**Requirement**
Output the data once more, exactly as given.
======
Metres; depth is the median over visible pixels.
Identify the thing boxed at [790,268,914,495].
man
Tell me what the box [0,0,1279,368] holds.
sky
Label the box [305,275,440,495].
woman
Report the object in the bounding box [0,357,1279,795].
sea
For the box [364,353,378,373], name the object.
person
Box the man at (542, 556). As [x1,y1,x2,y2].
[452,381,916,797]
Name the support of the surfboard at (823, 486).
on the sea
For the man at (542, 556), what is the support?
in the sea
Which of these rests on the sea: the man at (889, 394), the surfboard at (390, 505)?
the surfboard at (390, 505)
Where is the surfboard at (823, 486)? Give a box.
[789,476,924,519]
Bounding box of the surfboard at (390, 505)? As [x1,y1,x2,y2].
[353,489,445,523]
======
**Your response**
Metres; depth is the median over visible pixels.
Identify the thing boxed at [790,268,914,495].
man
Tell me what the box [0,0,1279,368] holds.
sky
Label the box [305,275,440,495].
woman
Report the object in the bounding box [0,357,1279,795].
sea
For the box [364,353,378,373], name the object.
person
Box the man at (542, 556). As [x1,y1,x2,y2].
[452,381,916,797]
Name the support of the surfboard at (823, 486).
on the sea
For the man at (542, 556), what is the support?
in the sea
Which of these rests on the sea: the man at (889, 394), the surfboard at (390, 505)?
the surfboard at (390, 505)
Where is the surfboard at (823, 486)? Give a box.
[789,476,924,519]
Bounding box of the surfboard at (390, 505)? As [x1,y1,x2,y2].
[353,489,445,523]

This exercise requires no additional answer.